WOZ-waarde bepaalt afschrijving in uw BV, hoe dat zo?
Afschrijfbeperking
De WOZ-waarde van uw bedrijfspand is bepalend of u nog op uw bedrijfspand mag afschrijven. Sinds 1Â januari 2019Â mag een BV op een bedrijfspand fiscaal nog maar afschrijven tot 100% van de WOZ-waarde (bodemwaarde), dus maakt afschrijving alleen nog kans indien de boekwaarde hoger is dan de WOZ-waarde.
Let op.  Het maakt voor BV’s dus niet meer uit of het pand in eigen gebruik is of als beleggingspand wordt aangehouden. De afschrijfbeperking geldt niet voor bedrijfsgebouwen die aangewezen zijn als milieubedrijfsmiddel en dus onder de Vamil-regeling zijn gerangschikt. Op zo’n bedrijfsgebouw mag gewoon willekeurig worden afgeschreven. Tip.  Als u reeds heeft afgeschreven tot op de bodemwaarde en deze waarde stijgt, dan hoeft u tussentijds geen winst te nemen. Winstneming vindt pas plaats bij verkoop.

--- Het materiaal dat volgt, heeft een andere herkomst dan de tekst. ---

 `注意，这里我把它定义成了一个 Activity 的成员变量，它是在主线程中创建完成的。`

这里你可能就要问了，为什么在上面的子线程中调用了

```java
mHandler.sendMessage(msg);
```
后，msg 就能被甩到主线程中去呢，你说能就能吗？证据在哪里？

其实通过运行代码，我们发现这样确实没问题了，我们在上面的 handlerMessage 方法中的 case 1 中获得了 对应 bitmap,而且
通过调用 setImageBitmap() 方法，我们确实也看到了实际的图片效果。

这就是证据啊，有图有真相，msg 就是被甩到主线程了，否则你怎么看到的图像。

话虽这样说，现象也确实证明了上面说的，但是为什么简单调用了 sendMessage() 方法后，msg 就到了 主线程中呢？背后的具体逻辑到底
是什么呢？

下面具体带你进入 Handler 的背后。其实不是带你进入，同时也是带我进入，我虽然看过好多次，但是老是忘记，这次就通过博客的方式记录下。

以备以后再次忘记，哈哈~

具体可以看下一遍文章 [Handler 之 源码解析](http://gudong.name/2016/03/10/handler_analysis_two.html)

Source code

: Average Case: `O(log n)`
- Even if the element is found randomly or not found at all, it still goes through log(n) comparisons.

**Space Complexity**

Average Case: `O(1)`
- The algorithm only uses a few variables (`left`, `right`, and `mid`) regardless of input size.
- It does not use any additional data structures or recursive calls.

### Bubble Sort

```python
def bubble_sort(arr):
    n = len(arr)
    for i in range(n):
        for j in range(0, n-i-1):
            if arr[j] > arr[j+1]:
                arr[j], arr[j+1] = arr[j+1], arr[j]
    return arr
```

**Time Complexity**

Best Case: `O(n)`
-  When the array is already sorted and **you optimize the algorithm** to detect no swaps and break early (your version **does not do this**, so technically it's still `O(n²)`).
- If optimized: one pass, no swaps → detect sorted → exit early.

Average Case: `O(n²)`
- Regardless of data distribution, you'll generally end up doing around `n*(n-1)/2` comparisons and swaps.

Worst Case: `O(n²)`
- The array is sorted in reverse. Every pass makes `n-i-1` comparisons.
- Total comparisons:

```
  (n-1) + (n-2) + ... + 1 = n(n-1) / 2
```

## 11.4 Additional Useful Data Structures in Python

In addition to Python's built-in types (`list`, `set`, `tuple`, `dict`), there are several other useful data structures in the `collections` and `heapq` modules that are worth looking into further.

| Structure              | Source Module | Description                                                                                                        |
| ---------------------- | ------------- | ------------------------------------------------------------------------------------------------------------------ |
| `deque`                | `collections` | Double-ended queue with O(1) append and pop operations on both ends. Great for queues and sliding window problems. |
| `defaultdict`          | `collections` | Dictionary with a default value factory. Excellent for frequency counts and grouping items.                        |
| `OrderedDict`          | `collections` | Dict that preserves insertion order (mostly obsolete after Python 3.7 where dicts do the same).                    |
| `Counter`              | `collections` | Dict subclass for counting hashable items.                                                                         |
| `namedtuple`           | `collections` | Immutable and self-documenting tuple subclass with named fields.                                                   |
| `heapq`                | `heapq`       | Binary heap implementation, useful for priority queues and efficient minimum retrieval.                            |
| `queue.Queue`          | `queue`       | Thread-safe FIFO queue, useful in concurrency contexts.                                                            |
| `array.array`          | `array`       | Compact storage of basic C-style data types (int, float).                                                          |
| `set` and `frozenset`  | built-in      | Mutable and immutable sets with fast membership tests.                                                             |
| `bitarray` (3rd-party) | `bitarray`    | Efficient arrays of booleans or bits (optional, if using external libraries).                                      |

Voorbeeld.U heeft een bedrijfspand met een boekwaarde van € 1 miljoen. De WOZ-waarde is vastgesteld op € 1 miljoen. Dit houdt in dat de BV niet meer op het pand mag afschrijven. U laat het er echter niet bij zitten en laat het pand taxeren door een taxateur. De waarde van het pand is volgens de taxatie € 970.000. U maakt bezwaar tegen de WOZ-beschikking en de WOZ-waarde wordt nu vastgesteld op € 970.000. U kunt maximaal € 30.000 op het pand afschrijven.
Wat scheelt u dat? Stel, u heeft het bedrijfspand gekocht voor € 750.000. U schrijft af in 40 jaar tot een restwaarde van € 150.000. U mag dan in 2020: 2,5% x (€ 750.000 -/- € 150.000) = € 15.000 afschrijven. Indien er verder niets zou veranderen, mag u in 2021 ook nog € 15.000 afschrijven. Daarna is afschrijven niet meer mogelijk, omdat de bodemwaarde is bereikt.
Overgangsrecht
Er geldt overgangsrecht voor BV’s die voor 1 januari 2019 een bedrijfspand in gebruik hebben genomen en op dat tijdstip nog geen drie jaar op het bedrijfspand hebben afgeschreven. In dit geval mag de BV volgens het oude regime blijven afschrijven (tot 50% van de WOZ-waarde) totdat de driejaarsperiode is verstreken. Heeft u in het jaar van ingebruikname slechts over een gedeelte van het boekjaar afgeschreven, dan telt deze periode niet mee voor de bepaling van de driejaarsperiode. Nam u in de loop van 2018 een bedrijfspand in gebruik, dan mag u in 2019, 2020 en 2021 nog op de oude wijze afschrijven.
Gevolgen? Als u niet meer kunt afschrijven, betaalt u meer vennootschapsbelasting. Uiteraard is dit een belastingverschuiving, want het verschil tussen de boekwaarde en de toekomstige verkoopwaarde wordt door de afschrijvingsbeperking verkleind. Bij verkoop van het bedrijfspand is de belastbare winst van het bedrijfspand lager. Omdat u geen afschrijvingskosten meer heeft en dus meer vennootschapsbelasting betaalt, mist u wel een stukje liquiditeit.
Wat kunt u hiermee? Kijk kritisch naar uw WOZ-beschikking. Zijn er met betrekking tot uw bedrijfspand specifieke waardedrukkende factoren van toepassing, zoals achterstallig onderhoud of de aanwezigheid van asbest, check dan of u dit terugvindt in de WOZ-waarde. U moet binnen zes weken na de datum van de WOZ-beschikking bezwaar indienen bij uw gemeente. In het bezwaarschrift geeft u aan waarom u het niet eens bent met de beschikking.